After being asked by Signature to pen a new musical, Conner said that he and Barnes "we picked the topic of sort of a human search for freedom, and we went all over the world: every civilization, character, and we found other types of freedoms...[and it] became a larger conversation about what freedom was."
After a developmental period at Signature and at the Shenandoah Conservatory, when Crossing returned to Signature, the show received mixed reviews from critics and audiences alike.

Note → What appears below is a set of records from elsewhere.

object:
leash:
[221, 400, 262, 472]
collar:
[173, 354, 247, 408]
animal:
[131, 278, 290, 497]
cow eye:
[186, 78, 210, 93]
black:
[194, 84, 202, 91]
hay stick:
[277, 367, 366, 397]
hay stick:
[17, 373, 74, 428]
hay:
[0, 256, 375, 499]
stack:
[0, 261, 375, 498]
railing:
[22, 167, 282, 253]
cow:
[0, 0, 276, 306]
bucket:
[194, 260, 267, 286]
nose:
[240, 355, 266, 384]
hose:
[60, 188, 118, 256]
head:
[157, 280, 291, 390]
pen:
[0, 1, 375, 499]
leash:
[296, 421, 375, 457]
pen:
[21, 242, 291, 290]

Audience members had similar issues as the reviewers and didn't truly understand the message that Conner & Barnes were trying to get across. In a comment on the Washington Post review, user "smpflueger" said that "Undercooked is the perfect word. While performed well, the material is the problem...Ultimately the [characters] don't seem to have a lot to say and I didn't care about them. They are mere scetches [sic] of people, architypes [sic] without much fleshing out."

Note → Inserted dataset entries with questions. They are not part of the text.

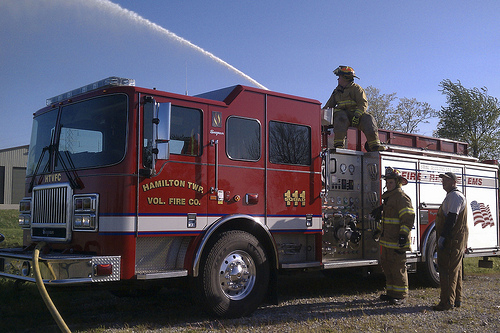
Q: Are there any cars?
A: No, there are no cars.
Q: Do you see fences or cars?
A: No, there are no cars or fences.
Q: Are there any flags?
A: Yes, there is a flag.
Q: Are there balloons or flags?
A: Yes, there is a flag.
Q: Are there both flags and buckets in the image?
A: No, there is a flag but no buckets.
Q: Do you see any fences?
A: No, there are no fences.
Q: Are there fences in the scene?
A: No, there are no fences.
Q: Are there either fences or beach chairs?
A: No, there are no fences or beach chairs.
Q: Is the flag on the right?
A: Yes, the flag is on the right of the image.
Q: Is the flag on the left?
A: No, the flag is on the right of the image.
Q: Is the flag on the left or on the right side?
A: The flag is on the right of the image.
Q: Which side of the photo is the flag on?
A: The flag is on the right of the image.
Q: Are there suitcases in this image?
A: No, there are no suitcases.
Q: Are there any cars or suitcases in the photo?
A: No, there are no suitcases or cars.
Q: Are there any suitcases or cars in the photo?
A: No, there are no suitcases or cars.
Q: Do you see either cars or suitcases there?
A: No, there are no suitcases or cars.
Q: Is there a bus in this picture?
A: No, there are no buses.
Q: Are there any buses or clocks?
A: No, there are no buses or clocks.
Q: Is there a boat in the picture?
A: No, there are no boats.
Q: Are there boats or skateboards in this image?
A: No, there are no boats or skateboards.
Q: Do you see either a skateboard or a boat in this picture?
A: No, there are no boats or skateboards.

Conner has spoked to a lot of audience members after the show and while "some people felt it was unfinished, people were trying to figure out “what this is” because people want to put it in its box, but I can’t put it in a box." This stresses an interesting idea of what a piece of theatre needs to be and if the writers need to put a label on their work.
While the show started as a search for freedom, in Conner's eyes "this play is about the connections we all have as human and how those connections make us who we are."
Like the eight characters in the show, everyone has different views and is affected by life differently. So too audiences reacted very differently to this new musical and took away different messages of what it meant to be free.